In a year-on-year comparison, however, AWS was able to report an increase in revenue of 16 percent – a very low value compared to previous years. In the previous quarter, growth was still 20 percent – in 2021 even 40 percent.

In the past quarter, Amazon achieved sales of 21.4 billion dollars with its cloud offering. Analysts had expected even weaker numbers. Profits in the cloud business collapsed by 21 percent to $5.1 billion.

“Finally tailwind again”

In view of the even worse market expectations, analyst Andrew Lipsman from Insider Intelligence was able to take positives from the quarterly figures: “For the first time in several quarters, Amazon could finally have some tailwind again.”

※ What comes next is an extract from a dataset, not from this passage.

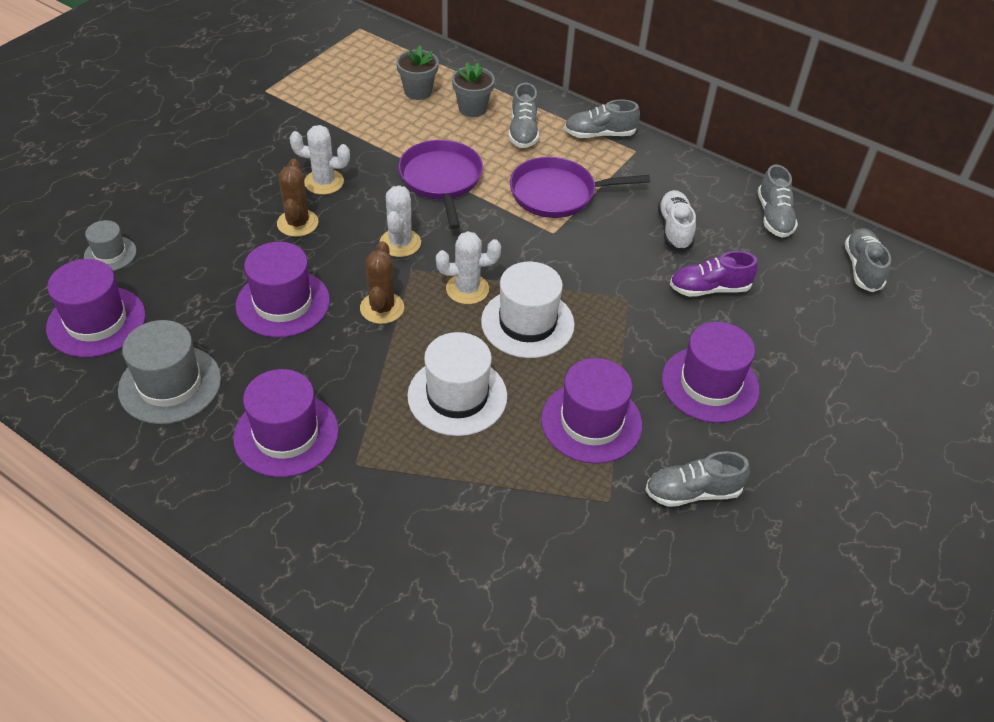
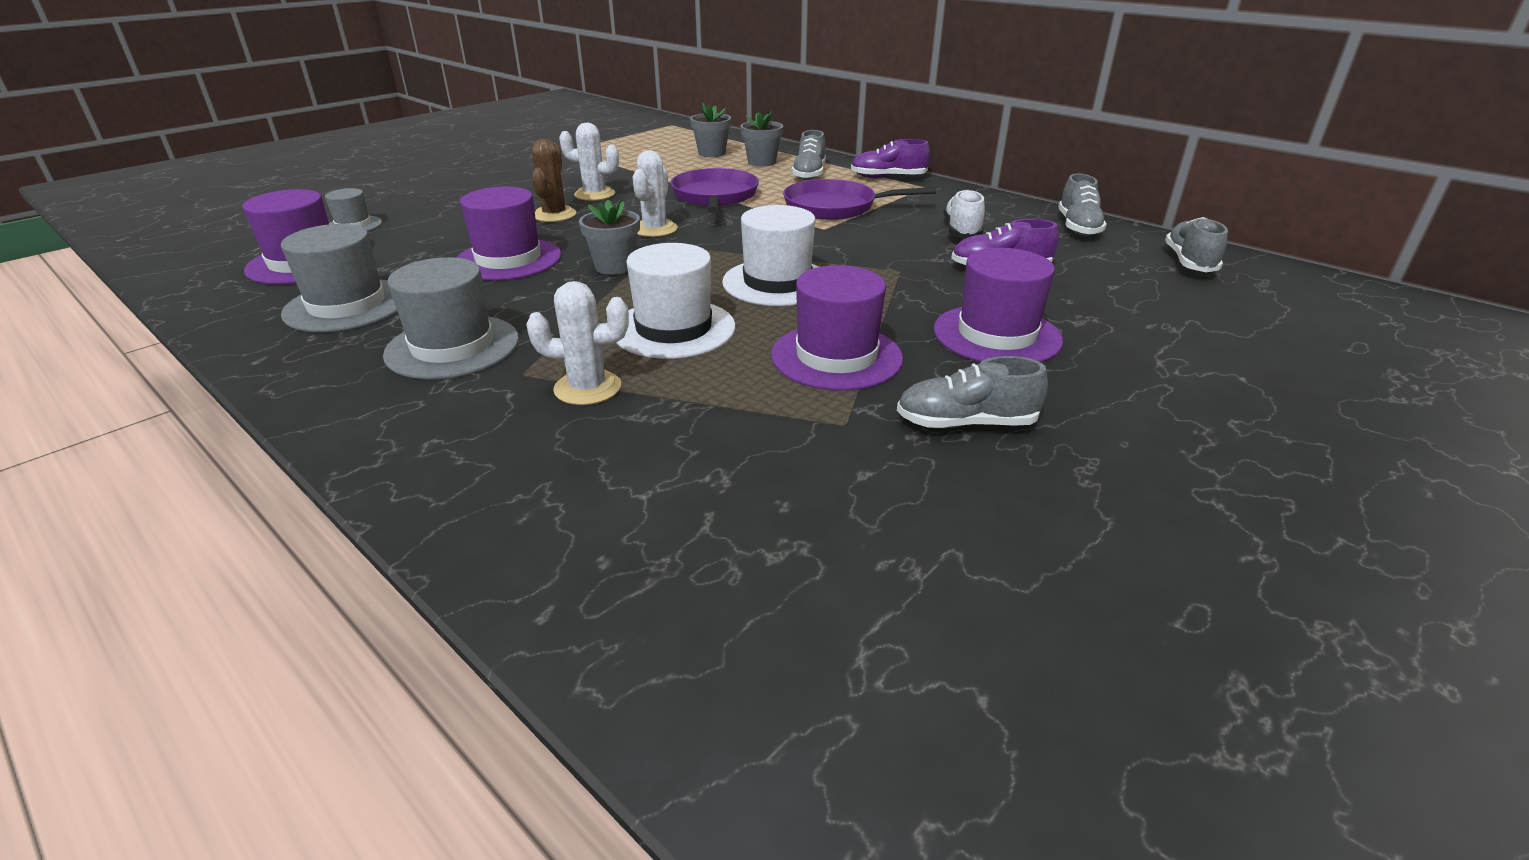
camera: 10 degrees right, 15 degrees down
purple hat [233,369,339,477] -> grey hat [383,257,519,380]
brown cactus [360,241,404,324] -> grey flower pot [579,200,640,275]
white cactus [436,231,501,304] -> white cactus moved to [526,281,629,405]
grey shoe [564,99,640,138] -> purple shoe [851,139,930,178]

“AWS surprised just as much as the advertising business,” concludes Raymond James analyst Aaron Kessler. He points out that the advertising business has grown by 23 percent.

“This is a turning point year,” commented Arjuna Capital’s Natasha Lamb. The shareholders are concerned. The share price is low. But given the low profit margins, the valuation is still relatively high.

Trade expert Julian Skelly from the consulting firm Publicis Sapient praises the fact that Jassy wants to invest in the use of generative AI. “In a time of economic difficulty, it’s good to see Amazon sticking to its core values: invent and simplify,” he comments.